人们也都不敢靠得太近,只远远地跟着,小声赞叹,说什么今日来对了的话。郑清容带着霍羽在南山上绕弯子,专挑那种难行的小路走,绕了几圈后,围观的人一阵腰酸腿疼,也都不跟了,该赏花的赏花,该作诗的作诗去。寻到僻静处,郑清容让霍羽把外衫脱下来,挂到了一株比较高大的流苏树上,隔着重重花色,看上去就像是霍羽在树上赏花一样。“这么谨慎?"将这一幕看在眼底的霍羽挑了挑眉。难怪出发来南山前,她特意让他在外面多穿一层外衫,敢情打的是这个主忌。
先前不肯吃他的早膳也就罢了,现在还弄这么一出金蝉脱壳。似乎不管做什么,她都很小心很谨慎。
郑清容并没有搭理他,挂完了他的衣服,又将画纸随意丢在地上。霍羽见她画纸都不要了,就连样子都不装,笑道:“你这是破罐子破摔了?”

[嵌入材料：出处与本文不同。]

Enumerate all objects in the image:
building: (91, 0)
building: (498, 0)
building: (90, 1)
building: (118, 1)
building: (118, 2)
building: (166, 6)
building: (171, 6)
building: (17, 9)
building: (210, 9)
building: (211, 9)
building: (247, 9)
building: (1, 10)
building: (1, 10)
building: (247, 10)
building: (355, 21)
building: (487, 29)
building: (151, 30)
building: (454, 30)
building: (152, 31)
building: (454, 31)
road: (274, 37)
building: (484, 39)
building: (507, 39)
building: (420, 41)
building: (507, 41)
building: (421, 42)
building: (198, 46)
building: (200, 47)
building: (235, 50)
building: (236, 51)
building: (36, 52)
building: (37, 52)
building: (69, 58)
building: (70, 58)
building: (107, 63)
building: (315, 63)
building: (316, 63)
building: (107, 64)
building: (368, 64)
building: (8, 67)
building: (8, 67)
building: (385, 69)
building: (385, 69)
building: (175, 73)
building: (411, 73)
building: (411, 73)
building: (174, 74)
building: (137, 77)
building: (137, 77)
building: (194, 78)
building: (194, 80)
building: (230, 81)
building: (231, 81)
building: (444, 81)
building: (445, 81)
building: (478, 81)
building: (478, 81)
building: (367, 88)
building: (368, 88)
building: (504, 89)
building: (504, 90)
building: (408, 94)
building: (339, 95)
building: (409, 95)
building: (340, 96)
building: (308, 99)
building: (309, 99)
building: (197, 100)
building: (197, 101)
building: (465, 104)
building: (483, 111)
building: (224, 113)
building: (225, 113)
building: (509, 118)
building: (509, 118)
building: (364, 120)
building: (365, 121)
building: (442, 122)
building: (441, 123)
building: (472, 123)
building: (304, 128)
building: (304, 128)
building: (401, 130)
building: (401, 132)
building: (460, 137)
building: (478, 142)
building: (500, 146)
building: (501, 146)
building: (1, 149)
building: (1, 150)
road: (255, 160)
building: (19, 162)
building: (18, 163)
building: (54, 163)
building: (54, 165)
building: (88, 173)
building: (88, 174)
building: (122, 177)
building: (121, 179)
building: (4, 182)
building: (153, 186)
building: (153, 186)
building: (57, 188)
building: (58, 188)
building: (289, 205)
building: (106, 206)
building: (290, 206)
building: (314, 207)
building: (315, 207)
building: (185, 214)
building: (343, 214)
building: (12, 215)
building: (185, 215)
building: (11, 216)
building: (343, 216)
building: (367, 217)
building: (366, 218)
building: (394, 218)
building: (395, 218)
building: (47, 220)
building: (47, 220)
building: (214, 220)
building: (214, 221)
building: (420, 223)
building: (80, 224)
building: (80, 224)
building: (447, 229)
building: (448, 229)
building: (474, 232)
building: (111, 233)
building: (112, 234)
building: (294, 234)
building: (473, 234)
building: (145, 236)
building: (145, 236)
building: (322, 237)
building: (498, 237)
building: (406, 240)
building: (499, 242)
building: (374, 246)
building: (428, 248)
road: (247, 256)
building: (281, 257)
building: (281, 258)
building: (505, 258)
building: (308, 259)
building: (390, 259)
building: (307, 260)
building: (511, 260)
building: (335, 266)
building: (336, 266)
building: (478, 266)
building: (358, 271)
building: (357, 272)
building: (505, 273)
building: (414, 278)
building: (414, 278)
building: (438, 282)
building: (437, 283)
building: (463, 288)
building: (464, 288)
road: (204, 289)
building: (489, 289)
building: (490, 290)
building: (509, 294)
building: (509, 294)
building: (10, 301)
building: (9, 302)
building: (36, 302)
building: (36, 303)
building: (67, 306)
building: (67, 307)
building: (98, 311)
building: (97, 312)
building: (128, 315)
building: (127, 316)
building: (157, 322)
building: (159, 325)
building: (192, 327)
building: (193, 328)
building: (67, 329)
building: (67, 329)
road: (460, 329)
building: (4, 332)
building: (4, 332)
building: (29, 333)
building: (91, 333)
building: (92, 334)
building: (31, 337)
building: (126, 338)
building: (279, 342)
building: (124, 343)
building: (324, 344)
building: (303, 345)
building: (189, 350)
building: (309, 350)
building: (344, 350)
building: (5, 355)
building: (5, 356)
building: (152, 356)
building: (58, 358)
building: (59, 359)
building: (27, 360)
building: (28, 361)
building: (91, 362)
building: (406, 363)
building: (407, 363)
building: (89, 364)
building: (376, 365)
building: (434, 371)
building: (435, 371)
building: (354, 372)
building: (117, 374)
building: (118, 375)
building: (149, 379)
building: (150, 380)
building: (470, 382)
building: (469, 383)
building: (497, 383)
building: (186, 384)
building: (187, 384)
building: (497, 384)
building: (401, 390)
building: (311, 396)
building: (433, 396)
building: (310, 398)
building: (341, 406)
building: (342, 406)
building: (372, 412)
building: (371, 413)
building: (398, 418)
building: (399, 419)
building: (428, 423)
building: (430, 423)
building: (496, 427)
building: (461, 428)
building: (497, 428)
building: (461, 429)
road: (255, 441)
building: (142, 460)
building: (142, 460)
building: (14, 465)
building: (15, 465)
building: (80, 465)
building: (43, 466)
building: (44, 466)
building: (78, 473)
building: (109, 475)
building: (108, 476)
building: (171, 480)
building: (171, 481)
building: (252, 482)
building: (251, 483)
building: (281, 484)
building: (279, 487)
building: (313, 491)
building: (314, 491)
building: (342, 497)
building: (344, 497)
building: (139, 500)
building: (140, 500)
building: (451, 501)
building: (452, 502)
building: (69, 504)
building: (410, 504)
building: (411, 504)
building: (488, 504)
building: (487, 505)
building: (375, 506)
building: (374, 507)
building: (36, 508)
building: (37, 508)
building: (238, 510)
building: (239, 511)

“你不是要旷世之作吗?等着吧,我会给你一个旷世之作的。"郑清容一边说,一边拍掉身上因为方才挂衣服沾染的花瓣。霍羽哈了一声。
什么旷世之作是把画纸丢在地上的?
郑清容并不想跟他说太多,确认此刻无人看见,一把抓住霍羽的胳膊,用了轻功,带着人往慎舒所在的方向而去。
昨日和慎舒交谈过,这几天母女俩都在家,她可以随时过来。彼时屠昭拿了几株草药样本,让释心如和镜无尘师徒俩照着这个样子去采药,美其名曰赚伙食费。
用她的话来说,她自己都要打工养自己,这两师徒在她家也不能白吃白喝。师徒俩对此表示理解,并没有怨言,当即拿着样本,背着背篓就去了山里。郑清容和霍羽过来的时候,屠昭正在摆弄她那副用泥捏出来的骨架,之前一颗心扑在泥俑藏尸案,她把这事给搁置了,现在回来正好重新捡起。而慎舒则在调制新的药酒,准备让镜无尘师徒回来后试药,药酒是针对昨天郑清容带来的那条小黑蛇的,那条蛇有毒,还是剧毒,不管怎么样,得提前队范。
一落地,霍羽就看到母女两个坐在一堆乱乱的草药和已经干了的泥堆里,一左一右,相互打配合的和谐场面。
慎舒要什么药,只要说一声,屠昭能立马给她拿过去。屠昭要什么骨头,讲了个名字,慎舒也能给她递过去。郑清容不忍打破这样的温馨时刻,便在旁边等了片刻。还是屠昭若有所觉,回头看了看,见到是她,几分惊喜,但是看到她旁边的霍羽时又有些不解:“郑大人!你怎么来了?哎,你旁边的是公主?”郑大人来她理解,阿依慕公主怎么也来了?郑清容点头向她致意:"阿昭姑娘。”
早在屠昭说什么公主的时候慎舒就停下了手里的动作,此刻听到郑清容的声音,循声看去,就见郑清容和霍羽站在一起,似乎已经来了有一段时间了,只是她一直没注意。
“夫人,他来了。"见她看过来,郑清容道。这个他不用多说,一眼便知。
慎舒没想到郑清容的动作会这么快,明明昨日才说了会安排,她以为一时半会儿见不到霍羽人的。
几乎是下意识的,慎舒站起身来,虽然手里还握着未成的药酒,但目光却是落到了霍羽身上,上上下下、仔仔细细地打量。他的容貌和乌仁图雅并不像,但都是属于艳丽明媚的那种,身姿颀长,面容姣好,那双眉眼最为吸睛。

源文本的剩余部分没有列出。